I would say check out the way he interacts with officials on court as well. He instantly acknowledges fouls called on him with no more than a quizzical look if he feels the call is harsh.

He opens a dialogue with refs and if he gets a call back, the ref gets a nod. Youngsters who follow a football-style confrontational approach with officials could learn a lot.

But 2012 will all come down to how Andrew Betts feels. I’ll admit he has sound reasons for giving up. Betts has a young family and spends too much of the year apart from them, earning a living around Europe. Last year it was Greece, ditto the year before, but Italy and Spain are other stamps in the Betts passport.

This year it’s Ukraine. He’s in Kiev and the family aren’t. He’ll play something like 70 games this season, most of them in eastern Europe but his air miles from 2010-11 would definitely be worth having. It’s not like he’s whiling away the twilight of his career in some basketball backwater.
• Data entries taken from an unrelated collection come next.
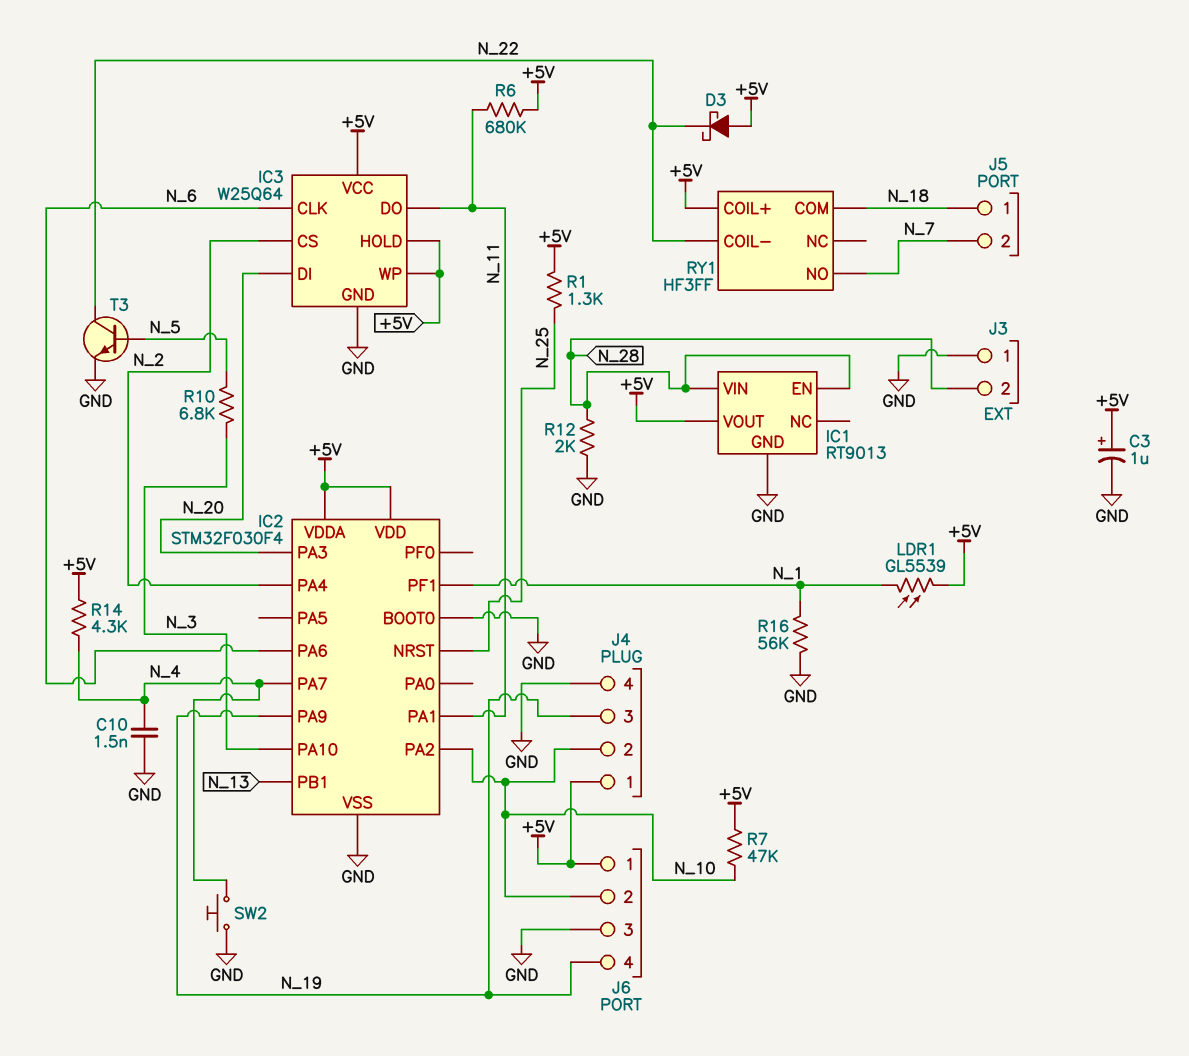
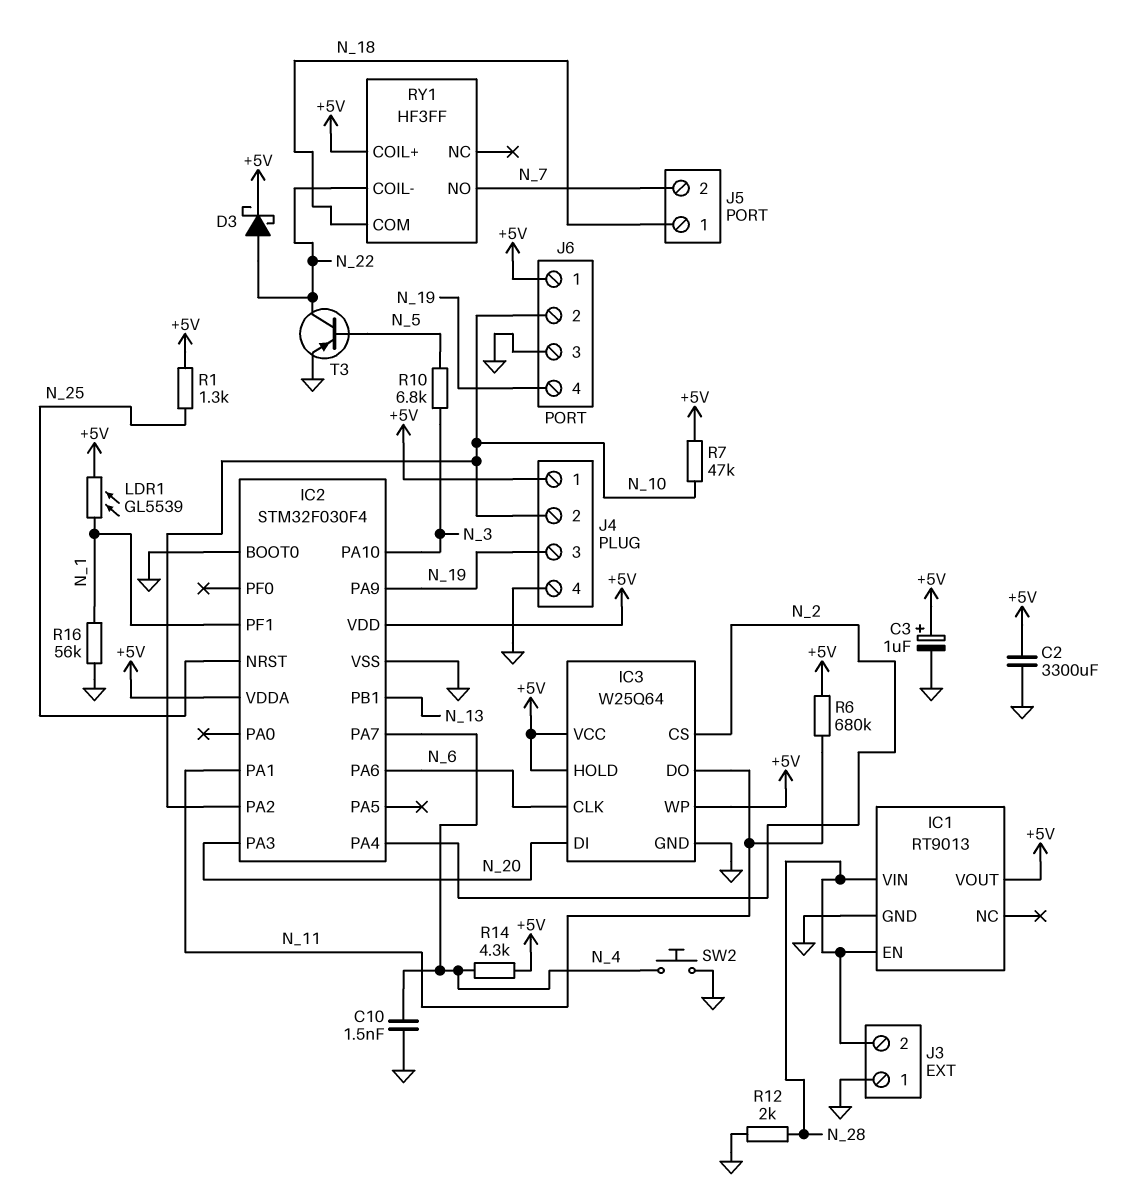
C2: none -> 3300uF (+5V, GND)
D3: schottky (A +5V, K N_22) -> schottky (A N_22, K +5V)
T3: NPN (B N_5, C N_22, E GND) -> PNP (B N_5, C N_22, E GND)

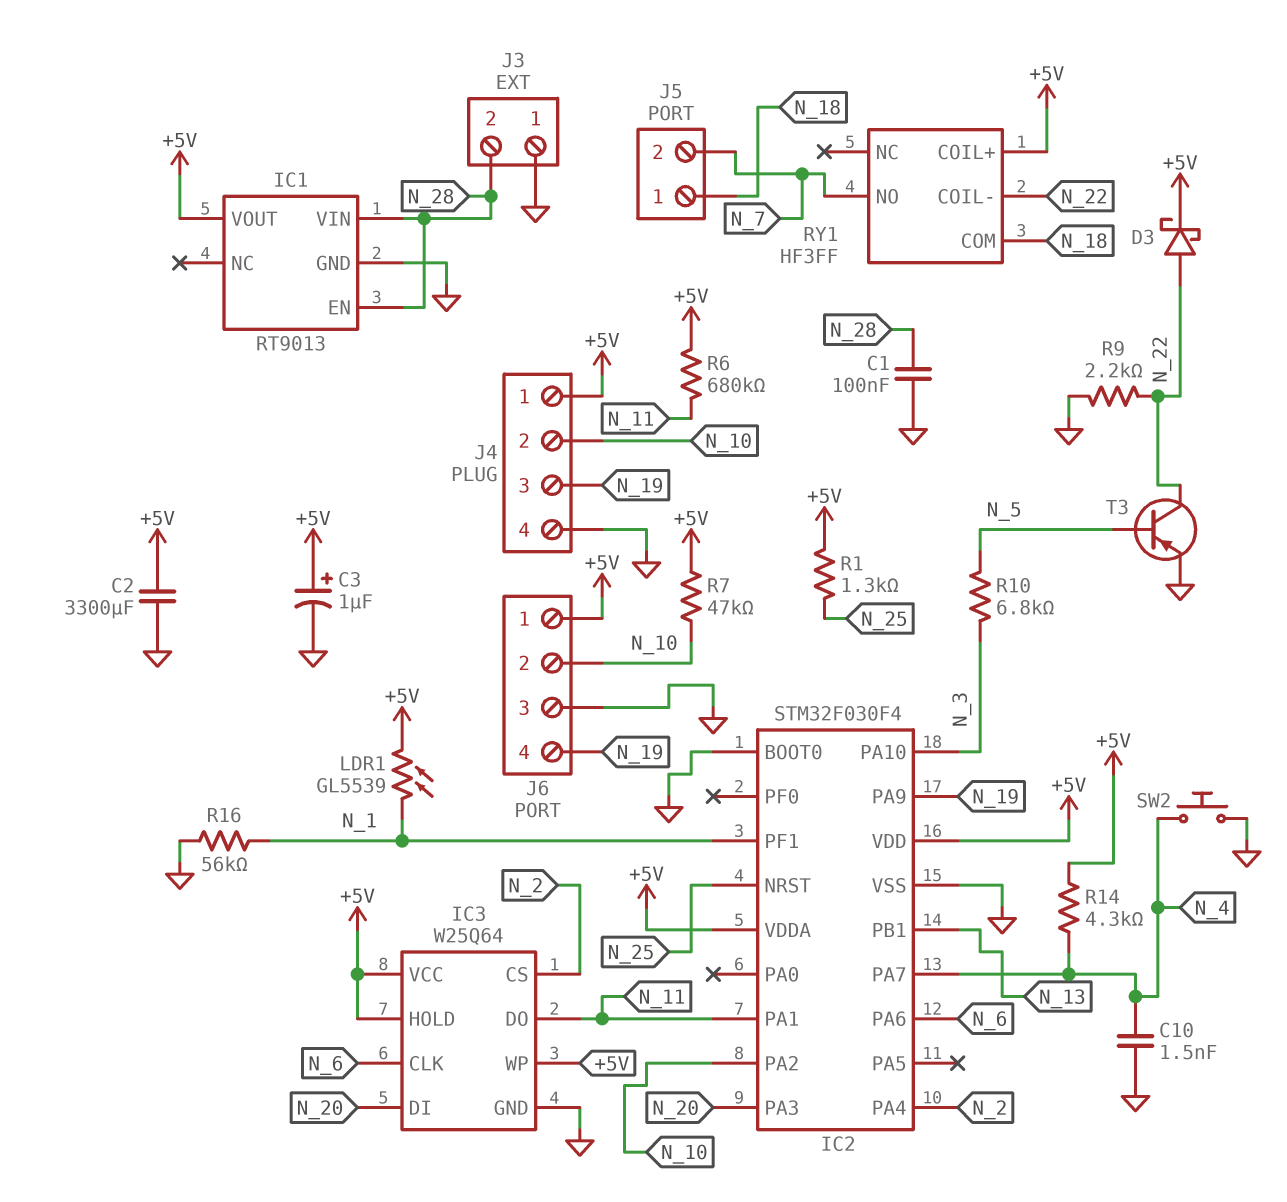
C1: none -> 100nF (GND, N_28)
R9: none -> 2.2k (GND, N_22)
R12: 2k (GND, N_28) -> none

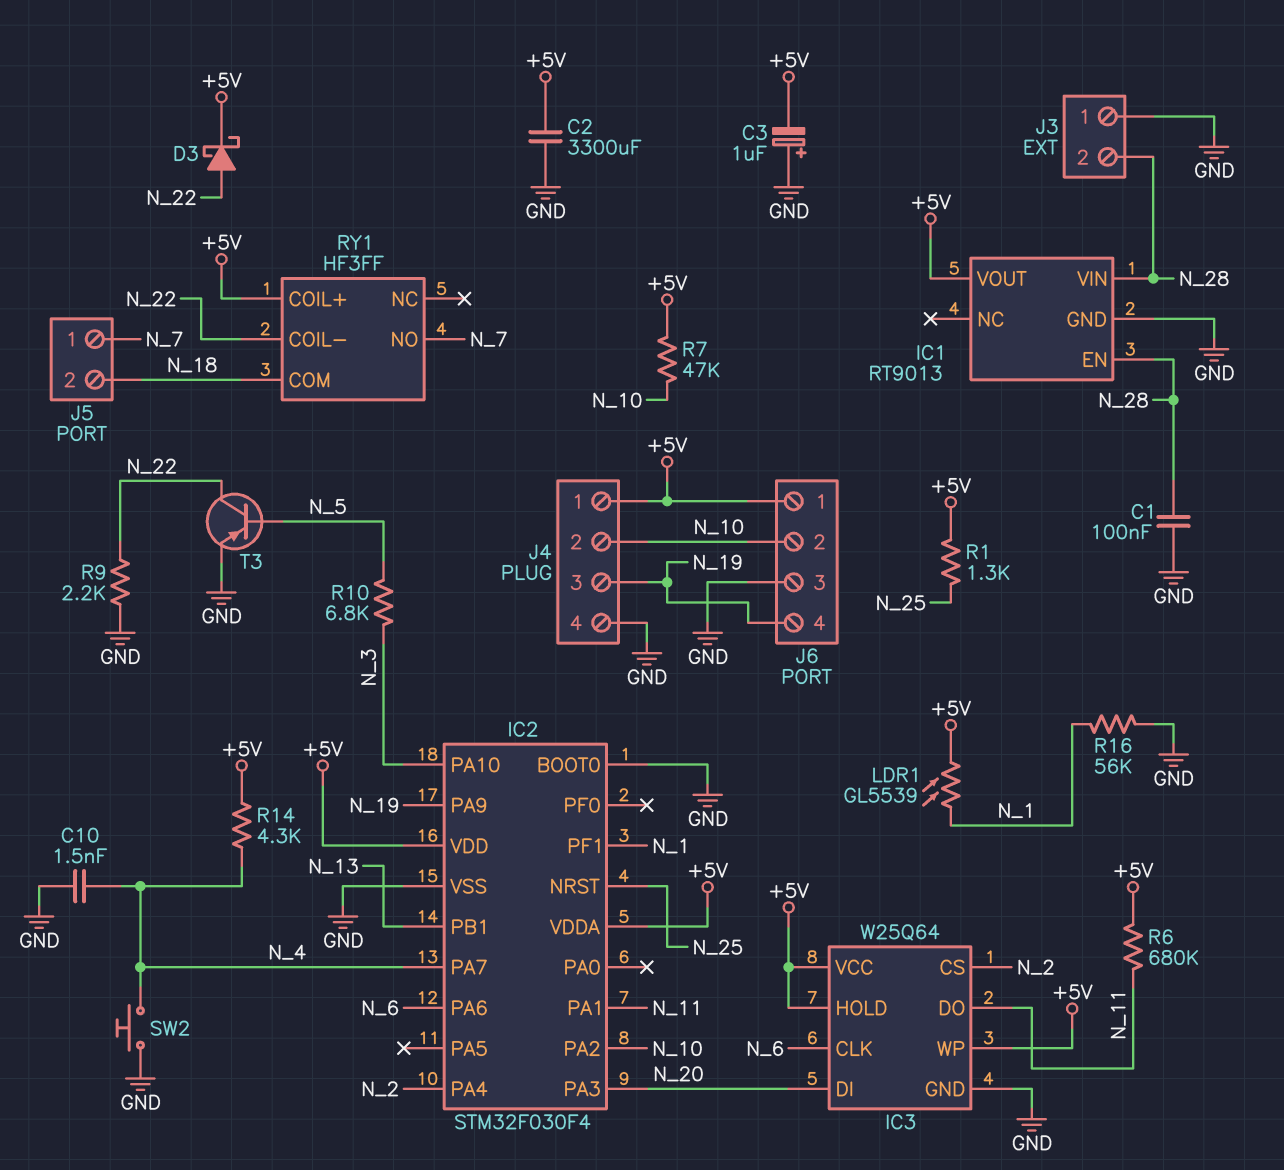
C3: 1uF (plus +5V, minus GND) -> 1uF (plus GND, minus +5V)
J5 pin 1: N_18 -> N_7
J5 pin 2: N_7 -> N_18

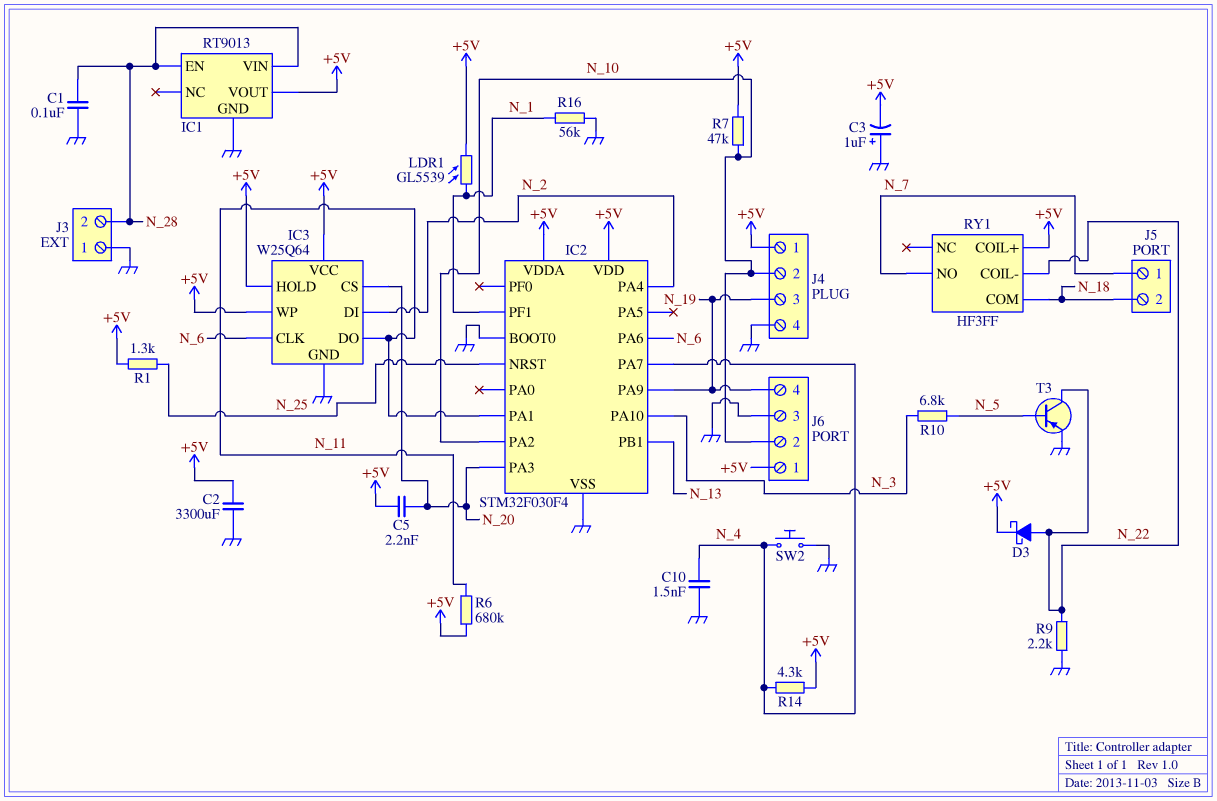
C5: none -> 2.2nF (+5V, N_20)
IC3 pin CS: N_2 -> N_20
IC3 pin DI: N_20 -> N_2

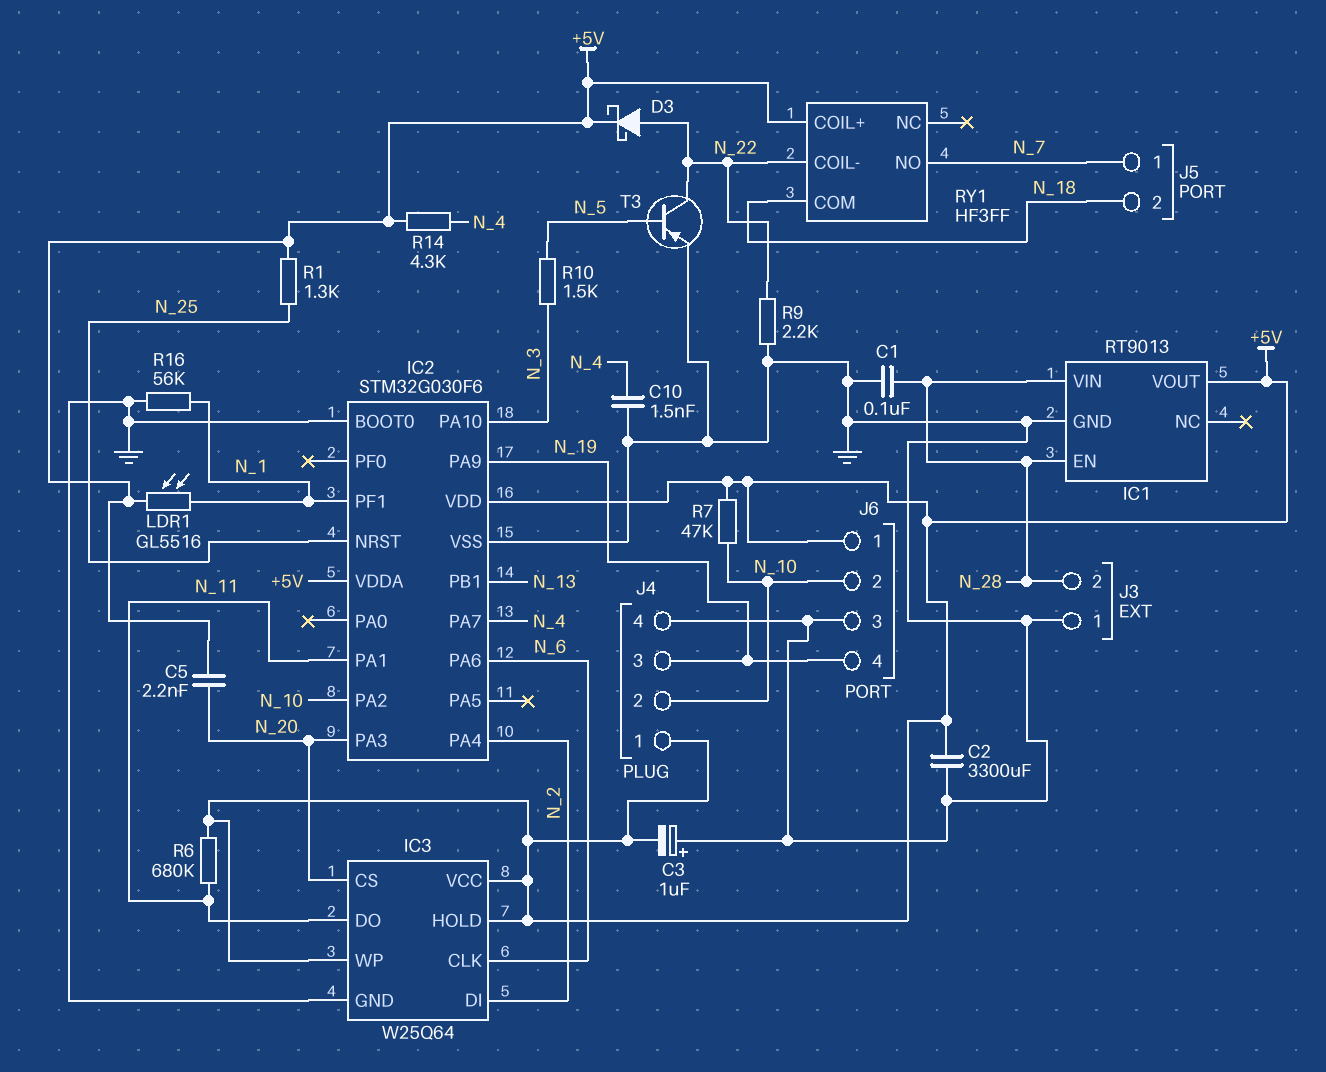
IC2: STM32F030F4 -> STM32G030F6
LDR1: GL5539 (+5V, N_1) -> GL5516 (+5V, N_1)
R10: 6.8k (N_3, N_5) -> 1.5k (N_3, N_5)
SW2: button (GND, N_4) -> none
There’s the fitness angle too: A big body like that takes a relentless pounding from the sheer physicality dished out in all the major European leagues these days. Betts has already had one bout of back surgery (I honestly thought it was more) and is probably none too keen on trying it again.

To train or play he straps on a lumbar support that appears to be half-corset, half-electric blanket and was possibly designed for a horse originally. He passes it off with a smirk and the dry one-liner: “I wear this for my figure, not for my health…”

Even with the improved medical science in basketball these days, big man careers struggle to last beyond age 35 at the top level, so Betts has to fit in as many seasons while he still can.

So time is short. The campaign has to start now. Sign up, people, like you did with that massive T-shirt. And that worked too.

And Andrew Betts: Never say never, as Sean Connery once said. Promise us you’ll think seriously about being available for six weeks next year.

I mean – 64 caps? Call that fulfilment in international basketball?

Just think of it as working out your notice, big guy. Bring the wife and kids – they’ll love it.